The NMPF and IDFA maintain that the WHO report has a misleading message that dairy is inappropriate for young children under the age of three, and that its latest revisions do not support the established science of milk’s nutritional properties.
“The concern is that the proposal is rather vague and certainly can be construed as not allowing the marketing of anything that substitutes for human breast milk for kids up to the age of three,” Christopher Galen, from the NMPF, told DairyReporter.
The WHO proposal says that breast-milk substitutes are being indirectly promoted through association with commercial complementary foods, and that inaccurate claims are being made that those products will improve a child’s health or intellectual performance.
“The WHO guidance document is a de facto criticism of all milk consumption by toddlers,” said Jim Mulhern, president and CEO of NMPF.
“This flies in the face of all credible, international nutrition research, and would confuse consumers across the globe.”
The WHO wants to curb global malnutrition by promoting the use of breast milk for all children under the age of three and sees the promotion of other complementary foods as deterring this goal.
“Complementary foods have been shown to displace the intake of breast-milk if the amounts provided represent a substantial proportion of energy requirements.

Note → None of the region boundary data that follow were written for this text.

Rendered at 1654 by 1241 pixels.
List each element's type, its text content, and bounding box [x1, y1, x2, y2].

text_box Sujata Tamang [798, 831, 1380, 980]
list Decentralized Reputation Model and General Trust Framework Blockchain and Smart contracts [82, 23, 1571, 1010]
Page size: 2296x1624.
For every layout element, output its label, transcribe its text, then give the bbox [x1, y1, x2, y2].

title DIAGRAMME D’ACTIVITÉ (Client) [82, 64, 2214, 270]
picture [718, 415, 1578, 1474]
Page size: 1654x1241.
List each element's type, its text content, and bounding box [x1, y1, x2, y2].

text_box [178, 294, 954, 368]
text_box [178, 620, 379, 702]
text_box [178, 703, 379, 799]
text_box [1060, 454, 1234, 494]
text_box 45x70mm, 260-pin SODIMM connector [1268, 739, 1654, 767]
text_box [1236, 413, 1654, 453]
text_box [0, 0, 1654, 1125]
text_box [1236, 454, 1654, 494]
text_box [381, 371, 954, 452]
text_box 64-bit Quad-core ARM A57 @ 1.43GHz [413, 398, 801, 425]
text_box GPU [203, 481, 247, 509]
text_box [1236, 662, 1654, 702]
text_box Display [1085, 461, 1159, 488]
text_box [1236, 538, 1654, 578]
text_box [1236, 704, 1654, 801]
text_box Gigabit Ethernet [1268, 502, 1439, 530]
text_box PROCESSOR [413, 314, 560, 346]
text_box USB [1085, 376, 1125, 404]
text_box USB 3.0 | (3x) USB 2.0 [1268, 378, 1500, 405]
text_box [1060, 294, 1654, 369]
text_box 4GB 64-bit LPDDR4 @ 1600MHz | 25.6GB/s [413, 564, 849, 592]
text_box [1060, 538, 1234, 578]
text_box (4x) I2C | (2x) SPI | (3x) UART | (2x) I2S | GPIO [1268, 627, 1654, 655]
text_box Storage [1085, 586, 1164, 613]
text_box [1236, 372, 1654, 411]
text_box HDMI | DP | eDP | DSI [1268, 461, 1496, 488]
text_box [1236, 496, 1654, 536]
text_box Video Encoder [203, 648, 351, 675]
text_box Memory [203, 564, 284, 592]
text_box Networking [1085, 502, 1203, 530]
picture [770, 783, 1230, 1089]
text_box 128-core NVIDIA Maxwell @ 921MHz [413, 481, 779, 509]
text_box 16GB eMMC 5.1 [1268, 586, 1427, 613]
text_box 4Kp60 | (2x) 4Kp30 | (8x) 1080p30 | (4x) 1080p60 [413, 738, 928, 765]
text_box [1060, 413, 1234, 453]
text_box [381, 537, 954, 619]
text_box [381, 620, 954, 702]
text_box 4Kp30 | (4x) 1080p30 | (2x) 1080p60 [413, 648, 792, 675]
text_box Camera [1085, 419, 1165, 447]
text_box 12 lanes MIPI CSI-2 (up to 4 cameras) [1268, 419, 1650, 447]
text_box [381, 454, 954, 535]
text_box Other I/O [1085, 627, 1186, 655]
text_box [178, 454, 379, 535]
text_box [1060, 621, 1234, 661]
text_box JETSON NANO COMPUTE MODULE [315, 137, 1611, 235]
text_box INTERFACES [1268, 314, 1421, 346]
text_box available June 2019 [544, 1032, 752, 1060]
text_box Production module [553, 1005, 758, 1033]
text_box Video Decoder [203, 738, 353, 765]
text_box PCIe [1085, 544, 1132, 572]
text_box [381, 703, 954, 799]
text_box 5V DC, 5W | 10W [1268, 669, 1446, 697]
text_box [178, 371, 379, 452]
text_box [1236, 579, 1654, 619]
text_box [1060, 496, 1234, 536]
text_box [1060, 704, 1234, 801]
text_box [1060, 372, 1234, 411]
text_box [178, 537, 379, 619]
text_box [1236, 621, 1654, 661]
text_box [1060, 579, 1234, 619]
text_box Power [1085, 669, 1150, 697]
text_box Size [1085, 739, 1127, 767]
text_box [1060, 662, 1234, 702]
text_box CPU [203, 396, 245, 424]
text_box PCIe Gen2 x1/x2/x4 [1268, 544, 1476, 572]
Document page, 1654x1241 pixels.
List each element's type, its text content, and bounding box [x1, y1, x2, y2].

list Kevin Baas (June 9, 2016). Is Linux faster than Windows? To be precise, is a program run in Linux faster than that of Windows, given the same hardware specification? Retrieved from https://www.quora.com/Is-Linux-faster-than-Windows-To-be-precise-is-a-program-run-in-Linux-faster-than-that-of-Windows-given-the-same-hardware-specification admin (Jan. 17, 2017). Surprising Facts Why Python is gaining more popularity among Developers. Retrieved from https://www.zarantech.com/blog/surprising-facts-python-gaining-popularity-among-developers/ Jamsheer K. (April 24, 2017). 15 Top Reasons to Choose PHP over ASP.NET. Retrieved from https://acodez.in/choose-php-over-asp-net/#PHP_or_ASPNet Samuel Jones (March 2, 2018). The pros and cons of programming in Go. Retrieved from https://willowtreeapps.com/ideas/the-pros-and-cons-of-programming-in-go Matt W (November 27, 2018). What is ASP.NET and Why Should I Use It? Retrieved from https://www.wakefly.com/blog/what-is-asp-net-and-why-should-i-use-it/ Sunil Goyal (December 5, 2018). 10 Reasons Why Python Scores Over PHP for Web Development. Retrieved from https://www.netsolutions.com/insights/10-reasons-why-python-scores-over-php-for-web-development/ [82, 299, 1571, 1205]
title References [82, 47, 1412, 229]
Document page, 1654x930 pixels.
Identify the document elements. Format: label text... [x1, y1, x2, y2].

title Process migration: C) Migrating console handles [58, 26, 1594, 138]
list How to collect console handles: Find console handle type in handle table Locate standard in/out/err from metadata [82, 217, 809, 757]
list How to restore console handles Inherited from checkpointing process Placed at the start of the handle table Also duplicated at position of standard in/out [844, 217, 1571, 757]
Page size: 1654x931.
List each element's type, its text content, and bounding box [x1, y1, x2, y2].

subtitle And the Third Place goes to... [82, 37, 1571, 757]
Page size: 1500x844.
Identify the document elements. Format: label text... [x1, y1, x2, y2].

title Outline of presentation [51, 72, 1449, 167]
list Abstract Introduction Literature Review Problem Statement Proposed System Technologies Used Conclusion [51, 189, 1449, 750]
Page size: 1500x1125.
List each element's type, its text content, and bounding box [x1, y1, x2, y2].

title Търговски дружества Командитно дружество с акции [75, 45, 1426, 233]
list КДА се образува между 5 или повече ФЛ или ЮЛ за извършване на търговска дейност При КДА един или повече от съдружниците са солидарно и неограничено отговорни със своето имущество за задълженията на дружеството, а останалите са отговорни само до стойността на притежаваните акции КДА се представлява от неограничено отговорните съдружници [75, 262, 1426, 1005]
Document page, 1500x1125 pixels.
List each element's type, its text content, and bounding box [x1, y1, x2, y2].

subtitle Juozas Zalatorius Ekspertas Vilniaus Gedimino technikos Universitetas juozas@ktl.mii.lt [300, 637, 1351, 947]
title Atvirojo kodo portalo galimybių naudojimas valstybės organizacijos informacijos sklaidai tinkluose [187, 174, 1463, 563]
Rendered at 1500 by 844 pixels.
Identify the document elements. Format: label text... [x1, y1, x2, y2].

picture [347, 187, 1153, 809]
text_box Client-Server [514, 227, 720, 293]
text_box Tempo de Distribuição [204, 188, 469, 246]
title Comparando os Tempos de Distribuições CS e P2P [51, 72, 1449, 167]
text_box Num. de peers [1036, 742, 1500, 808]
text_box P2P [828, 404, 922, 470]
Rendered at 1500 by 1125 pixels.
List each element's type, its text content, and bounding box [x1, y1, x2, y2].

Commercial complementary foods vary widely in quality, with some improving nutrient intake by providing those nutrients which are either lacking or are present in insufficient quantities in the diets of young children, while others are of concern due to high levels of added sugars or salt,” the WHO proposal stated.
However, the IDFA and NMPF believe that labeling complementary dairy foods and supplements as “inappropriate” will have negative nutritional consequences among young children.
“It could lead to loss of nutritionally adequate diets, particularly in the developing world, where breastfeeding may or may not be possible up to 36 months, and if you can’t do that, then what do you do?” Galen said.
“There is a health substitute that is recognized by health experts around the world as providing a lot of different vitamins and minerals for little kids, they shouldn’t be confused or talked out of relying on those, if those are the best available sources of nutrition available to them.”